- **Description of the task**: Reproduce the lines verbatim, from the beginning of the records down to and including the line containing "An append-only log", omitting the pictures from your answer.

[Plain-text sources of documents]
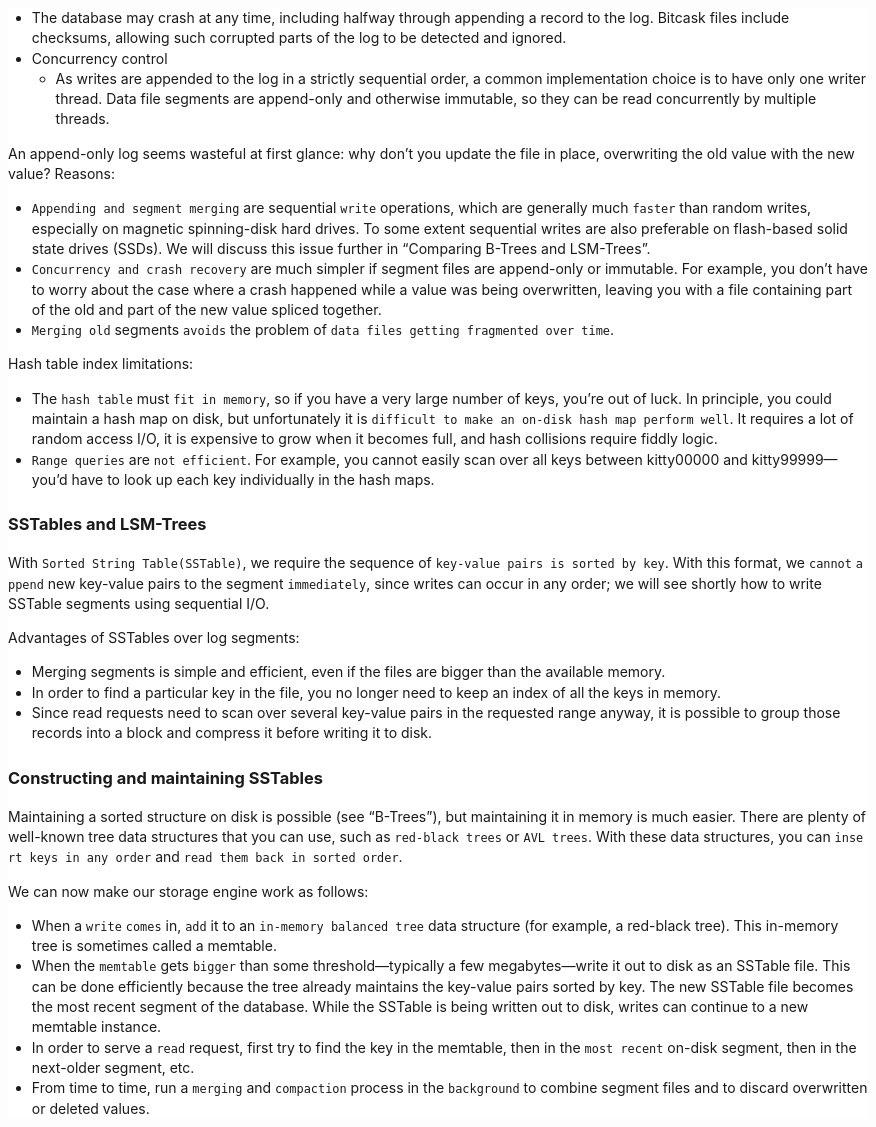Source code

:   - The database may crash at any time, including halfway through appending a record to the log. Bitcask files include checksums, allowing such corrupted parts of the log to be detected and ignored.
- Concurrency control
  - As writes are appended to the log in a strictly sequential order, a common implementation choice is to have only one writer thread. Data file segments are append-only and otherwise immutable, so they can be read concurrently by multiple threads.

An append-only log seems wasteful at first glance: why don’t you update the file in place, overwriting the old value with the new value? Reasons:

- `Appending and segment merging` are sequential `write` operations, which are generally much `faster` than random writes, especially on magnetic spinning-disk hard drives. To some extent sequential writes are also preferable on flash-based solid state drives (SSDs). We will discuss this issue further in “Comparing B-Trees and LSM-Trees”.
- `Concurrency and crash recovery` are much simpler if segment files are append-only or immutable. For example, you don’t have to worry about the case where a crash happened while a value was being overwritten, leaving you with a file containing part of the old and part of the new value spliced together.
- `Merging old` segments `avoids` the problem of `data files getting fragmented over time`.

Hash table index limitations:

- The `hash table` must `fit in memory`, so if you have a very large number of keys, you’re out of luck. In principle, you could maintain a hash map on disk, but unfortunately it is `difficult to make an on-disk hash map perform well`. It requires a lot of random access I/O, it is expensive to grow when it becomes full, and hash collisions require fiddly logic.
- `Range queries` are `not efficient`. For example, you cannot easily scan over all keys between kitty00000 and kitty99999—you’d have to look up each key individually in the hash maps.

### SSTables and LSM-Trees

With `Sorted String Table(SSTable)`, we require the sequence of `key-value pairs is sorted by key`. With this format, we `cannot` `append` new key-value pairs to the segment `immediately`, since writes can occur in any order; we will see shortly how to write SSTable segments using sequential I/O.

Advantages of SSTables over log segments:

- Merging segments is simple and efficient, even if the files are bigger than the available memory.
- In order to find a particular key in the file, you no longer need to keep an index of all the keys in memory.
- Since read requests need to scan over several key-value pairs in the requested range anyway, it is possible to group those records into a block and compress it before writing it to disk.

### Constructing and maintaining SSTables

Maintaining a sorted structure on disk is possible (see “B-Trees”), but maintaining it in memory is much easier. There are plenty of well-known tree data structures that you can use, such as `red-black trees` or `AVL trees`. With these data structures, you can `insert keys in any order` and `read them back in sorted order`.

We can now make our storage engine work as follows:

- When a `write` `comes` in, `add` it to an `in-memory balanced tree` data structure (for example, a red-black tree). This in-memory tree is sometimes called a memtable.
- When the `memtable` gets `bigger` than some threshold—typically a few megabytes—write it out to disk as an SSTable file. This can be done efficiently because the tree already maintains the key-value pairs sorted by key. The new SSTable file becomes the most recent segment of the database. While the SSTable is being written out to disk, writes can continue to a new memtable instance.
- In order to serve a `read` request, first try to find the key in the memtable, then in the `most recent` on-disk segment, then in the next-older segment, etc.
- From time to time, run a `merging` and `compaction` process in the `background` to combine segment files and to discard overwritten or deleted values.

- **Exercise output**:
Source code

:   - The database may crash at any time, including halfway through appending a record to the log. Bitcask files include checksums, allowing such corrupted parts of the log to be detected and ignored.
- Concurrency control
  - As writes are appended to the log in a strictly sequential order, a common implementation choice is to have only one writer thread. Data file segments are append-only and otherwise immutable, so they can be read concurrently by multiple threads.

An append-only log seems wasteful at first glance: why don’t you update the file in place, overwriting the old value with the new value? Reasons:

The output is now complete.